You mentioned about IT vendors supporting you? Do they help you with implementation and integration of different products that you have in your organisation?
Deepak: We don’t make software in-house, we get them from the market. So these IT vendors are solution providers for us. Sometimes they are also responsible for integration. For example, for analytics and visualization we have the solution Tableau, which is one of the market leaders and easy to use. The role of the IT vendor here is to help us connect all our data sources and put it into the huge data warehouse through which all analytics and visualisation happens.
Is this data warehouse a central engine collecting all data across the organisation?

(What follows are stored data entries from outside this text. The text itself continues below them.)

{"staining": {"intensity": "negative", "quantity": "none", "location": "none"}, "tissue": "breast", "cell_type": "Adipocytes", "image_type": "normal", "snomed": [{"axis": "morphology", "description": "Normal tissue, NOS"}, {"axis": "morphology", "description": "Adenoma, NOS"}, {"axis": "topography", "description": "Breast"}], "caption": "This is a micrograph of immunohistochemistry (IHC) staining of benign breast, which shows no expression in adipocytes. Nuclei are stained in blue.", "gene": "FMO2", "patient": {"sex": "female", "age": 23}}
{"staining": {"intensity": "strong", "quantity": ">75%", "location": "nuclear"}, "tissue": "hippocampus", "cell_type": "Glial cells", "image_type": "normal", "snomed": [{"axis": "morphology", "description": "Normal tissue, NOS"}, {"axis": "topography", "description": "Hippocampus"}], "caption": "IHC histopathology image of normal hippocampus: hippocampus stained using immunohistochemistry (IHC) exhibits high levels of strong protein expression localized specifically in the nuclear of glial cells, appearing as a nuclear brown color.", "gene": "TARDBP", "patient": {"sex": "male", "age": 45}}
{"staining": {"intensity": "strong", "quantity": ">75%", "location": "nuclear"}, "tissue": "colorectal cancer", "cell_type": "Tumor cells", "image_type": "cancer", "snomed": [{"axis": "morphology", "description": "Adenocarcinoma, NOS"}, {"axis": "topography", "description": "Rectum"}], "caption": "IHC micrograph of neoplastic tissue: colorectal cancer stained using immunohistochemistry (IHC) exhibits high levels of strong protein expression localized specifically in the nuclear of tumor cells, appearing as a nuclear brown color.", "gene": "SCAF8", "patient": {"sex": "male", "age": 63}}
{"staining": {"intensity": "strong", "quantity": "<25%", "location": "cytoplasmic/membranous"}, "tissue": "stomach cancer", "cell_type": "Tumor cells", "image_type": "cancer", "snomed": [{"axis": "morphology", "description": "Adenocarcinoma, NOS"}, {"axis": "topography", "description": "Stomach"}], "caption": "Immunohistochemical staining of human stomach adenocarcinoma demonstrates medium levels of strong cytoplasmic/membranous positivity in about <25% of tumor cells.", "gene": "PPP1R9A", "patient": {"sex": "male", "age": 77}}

Deepak: It depends on what kind of analytics you want to run, for example, if you want to check a brand score card, for that we will need our sales data which we can pull from ERP, SAP, Oracle etc. and then put it into data warehouse. We also need shared data which comes from market research agencies like Nielsen, which we will put in the data warehouse. We need data from the social listening side which is consolidated in Crimson Hexagon which is pulled and again put in the data warehouse. So we put in whatever is required and it doesn’t happen automatically. It depends on the region and state for which the analytics is needed.
Currently are you using any type of Marketing Automation Solution (MAS) in your organisation?
Deepak: For the website, we have a standard platform across Kellogg’s globally called the Adobe Experience Manager which is a CMS. All our website content is rolled out through that. For Analytics and Data Visualisation we have Tableau. For Social Listening, we have a tool called Crimson Hexagon, which was recently rolled out for India team. Another tool that we are right now looking at is a Media Procurement System, we will use this to automate the entire cycle of planning, execution and tracking of media. This is something that we are looking at and should have it by this year.
For basic marketing channels like email, voice and SMS do you have systems in place?
Deepak: For Email Marketing, we are using our centralized CRM, it is from Epsilon. This houses all our consumer data and is used for sending emails. Mobile is more local and we are looking for a partner for sending bulk SMS.
Are you adopting technology from your global team and localising some part of it as per your need?
Deepak: Most of the marketing tools which we leverage are used by Kellogg’s globally. India is a very peculiar market with very complex distribution. Whatever we are selecting for India becomes the standard for global emerging market as well. For example, there was a Salesforce automation tool which we selected last year and rolled out in India which has become a global standard for emerging markets. In countries like Mexico, Russia and many Latin American countries the same tool is getting deployed.
In your organisation how do you evaluate the ROI of technology investment?
Deepak: I think that’s the area of focus of every company. Technology requires a huge investment and unless we see ROI out of that, it is of no use. For Salesforce automation, I can give you an example which I have been dealing for the past year and a half, there we ensured that we make a business case and track its progress. We have put check points at various stages and unless we see the ROI coming out of the first 500 sales men, we are not going out to the entire country. We are doing this for some of the bigger initiatives as well.
However, it is very difficult to get ROI out of something like Analytics. That is more of a foundational capability and that’s something which we don’t track. For content management system, it’s more of standardization, it is a platform which we use globally. I am sure at the global level they are doing an ROI analysis for that but at a regional level it is more about standardising and getting on to the same platform.
What is you expectation from B2C Marketing Automation Report India, 2017?
Deepak: From the Report I would like to understand what is the Marketing Technology landscape in India and what are the other brands doing in terms of adoption of MAS.